PROMPT A -
Translate this sentence from the article on the not-for-profit transition deadline into Spanish: "This should come as no surprise; the CNCA came into force in 2011."
PROMPT B -
Resume the article on the not-for-profit transition deadline, picking up right after its final sentence.

QUOTED PASSAGE -
October marks one year to the deadline for corporations incorporated under Part II of the Canada Corporations Act (CCA) to transition to the Canada Not-for-Profit Corporations Act (CNCA). This should come as no surprise; the CNCA came into force in 2011. Yet according to data obtained from Corporations Canada, as of September 1st only 1,663 out of approximately 25,000 corporations have made the corporate changeover. Recognizing that many of these corporations are inactive, that still leaves thousands of corporations to continue by the October 17, 2014 deadline.

Since the CNCA received royal assent in 2009, we have written extensively on its implications for not-for-profits and registered charities. For example, Are You Now or Have You Ever Been a Soliciting Corporation?,[1] Working Around Ban on Ex Officio Directors[2] and Officers Exposed to Liability Under New Federal Law speak to the legal issues brought to bear on the sector. However, unless a corporation actually makes the transition, it will have much more pressing issues to deal with, namely possible dissolution by Corporations Canada. For registered charities, this could lead to revocation, which would result in the corporation having to pay a tax equal to 100 percent of the value of their remaining assets. All this can be avoided by following a few steps.

COLLECTED MATERIAL -
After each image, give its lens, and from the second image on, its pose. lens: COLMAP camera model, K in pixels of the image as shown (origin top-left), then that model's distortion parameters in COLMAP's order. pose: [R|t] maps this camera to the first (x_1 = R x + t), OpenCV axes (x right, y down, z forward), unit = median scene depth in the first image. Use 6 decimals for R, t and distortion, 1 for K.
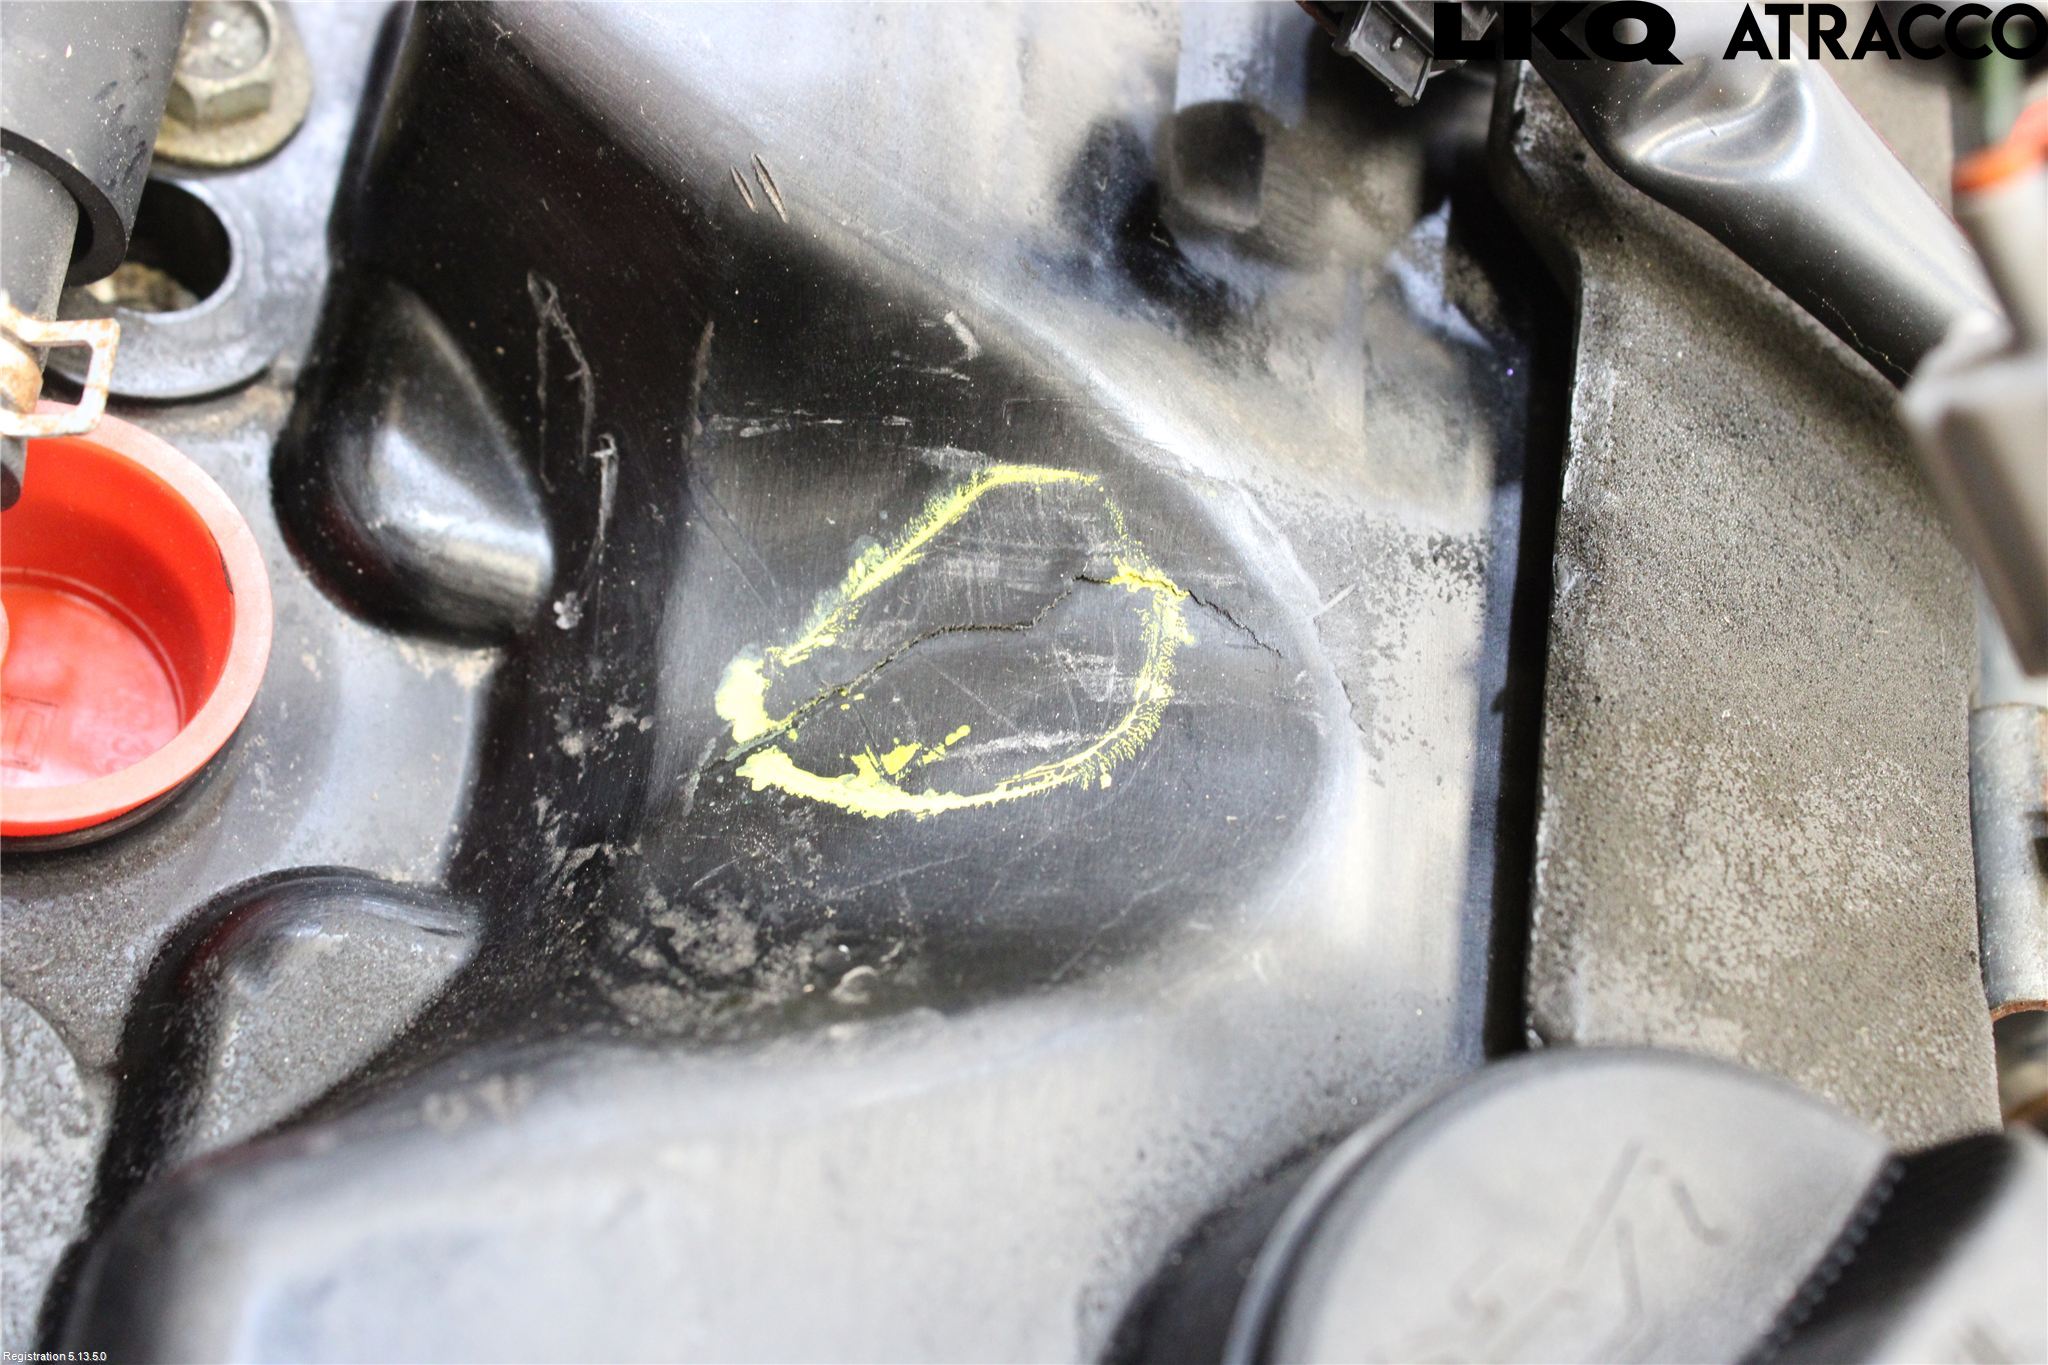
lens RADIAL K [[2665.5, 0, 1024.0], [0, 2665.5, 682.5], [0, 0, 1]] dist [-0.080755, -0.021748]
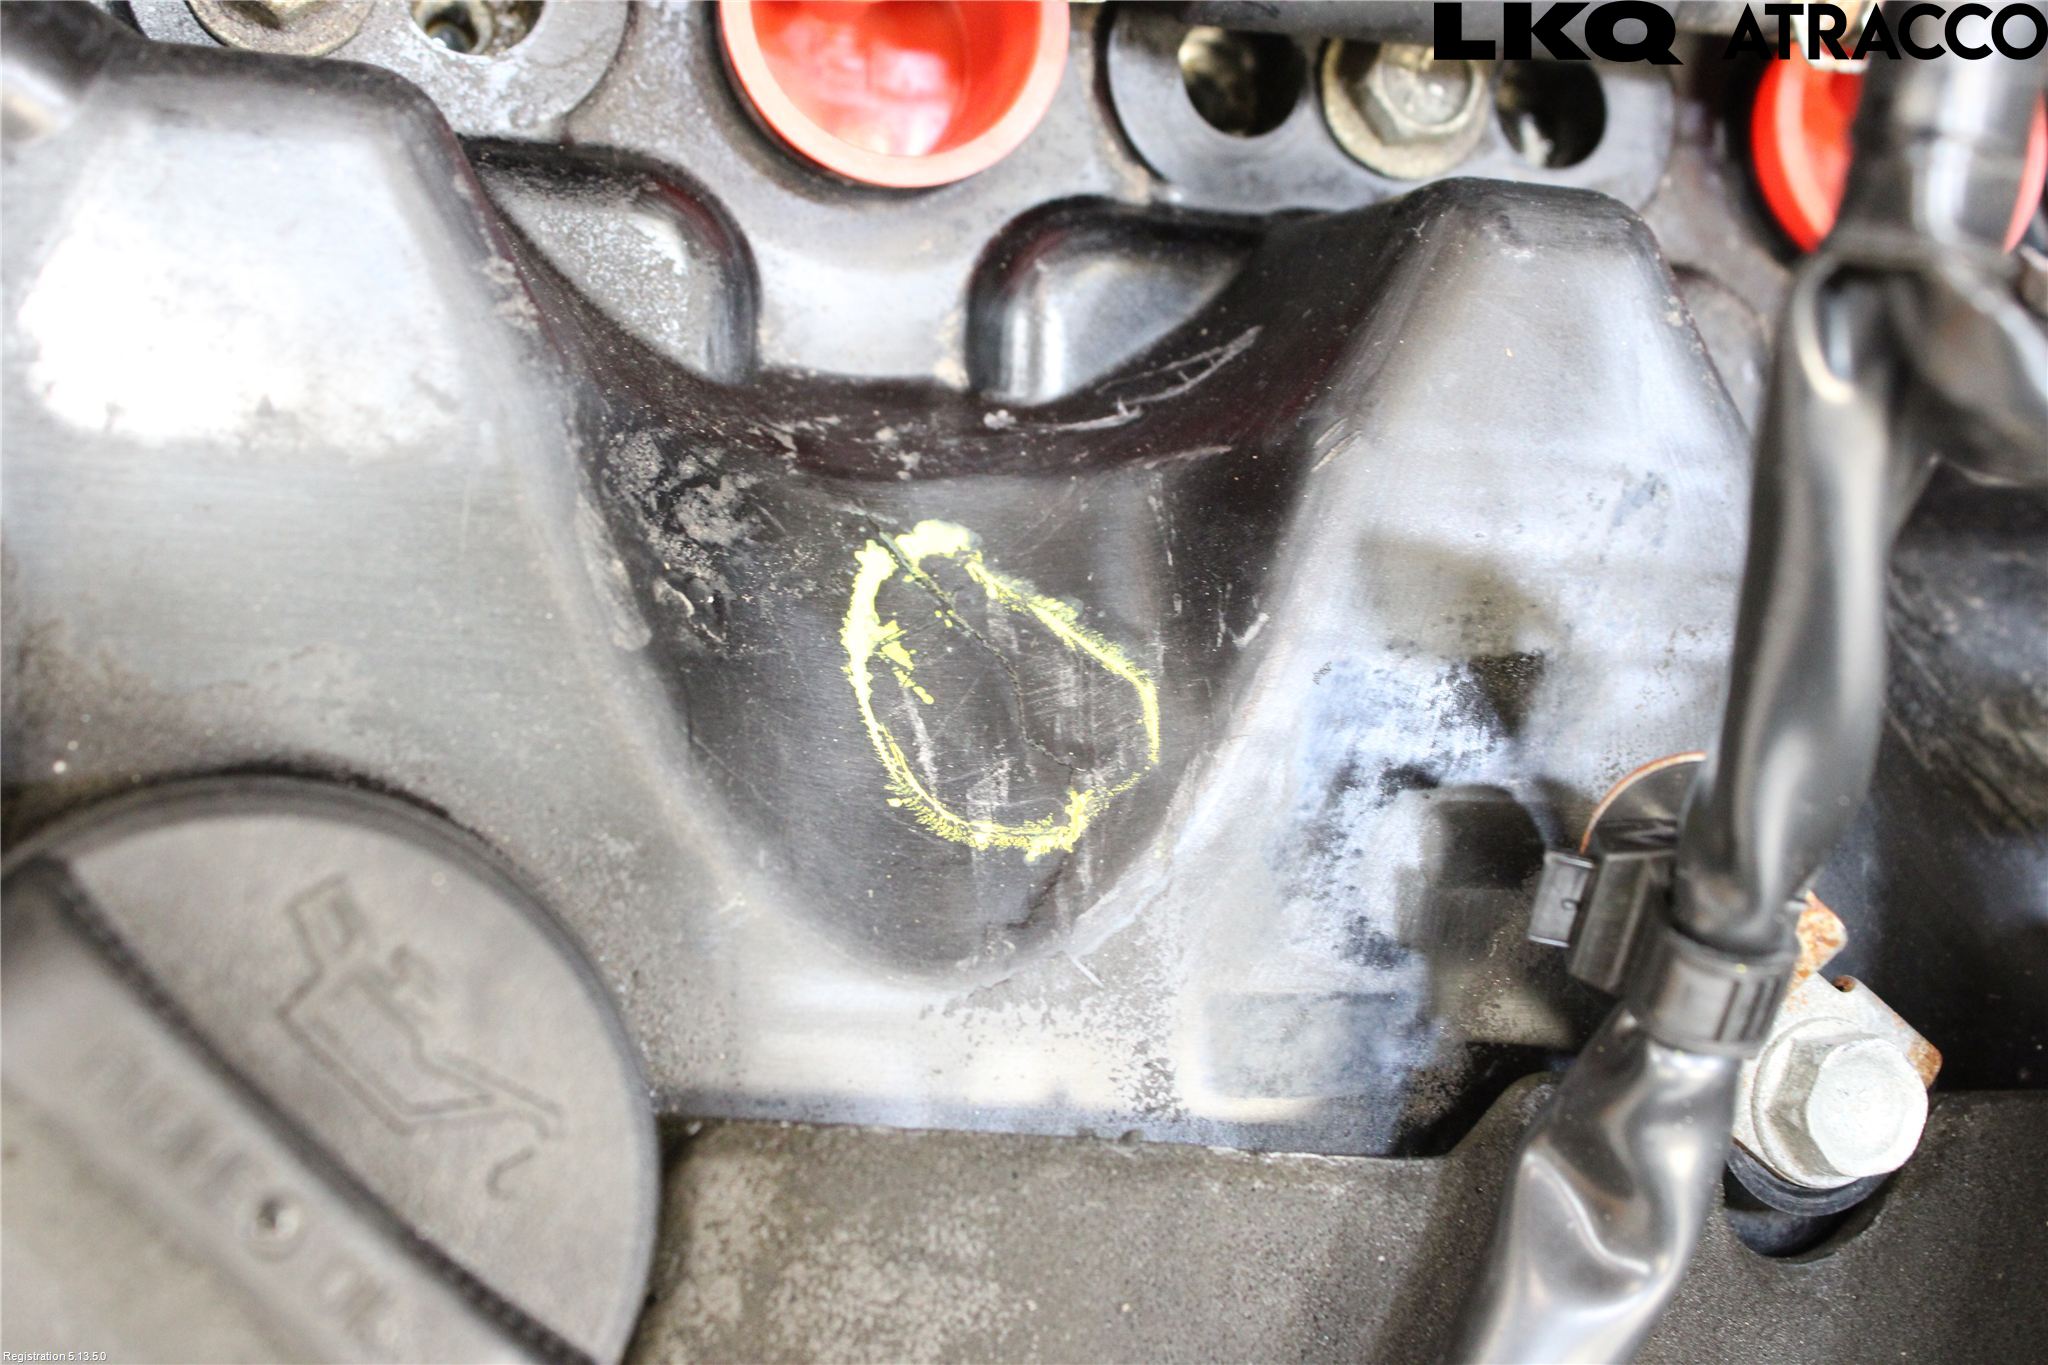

ANSWER BOX A -
Esto no debería sorprender a nadie; la CNCA entró en vigor en 2011.

ANSWER BOX B -
To make the transition, all CCA corporations need to replace their letters patent, supplementary letters patent (if any) and by-laws with Articles of Continuance and new by-laws that comply with the CNCA. Though it is possible to submit a new by-law after the deadline, our recommendation is to submit the documents all together. The reasoning behind this is that a corporation that continues under the CNCA without a new by-law will be governed by the default rules in the statute until it does, which could lead to much turmoil.

A corporation’s continuance must be approved by special resolution (i.e. two-thirds of the votes cast) at a meeting of the members. This meeting must take place in accordance with the corporation’s CCA by-laws, since those are the rules governing the affairs of the corporation until a Certificate of Continuance is obtained. However, if the corporation has more than one class of members, the special resolution to continue may need to be approved by each class separately, even if those members would not ordinarily have the right to vote. For this reason, it may be advantageous to make amendments to the corporation’s conditions of membership under the CCA in advance of making the transition to the CNCA.

The rules under the CNCA are quite different than the old CCA, so the specifics that need to be set out in the articles and by-laws are also different. We cannot state strongly enough that the transition process is not simply a matter of transposing the provisions of the letters patent into the articles and using the same by-laws. Continuing will take deliberation and time is running out.

Joel Secter, lawyer
Drache Aptowitzer LLP in Ottawa.
He can be reached at


[1] The $10,000 amount is based on the proposed Regulations released on February 26, 2011.

[2] A not-for-profit does not have to include financial statements with the Non-Profit Organization Information Return (Form T1044).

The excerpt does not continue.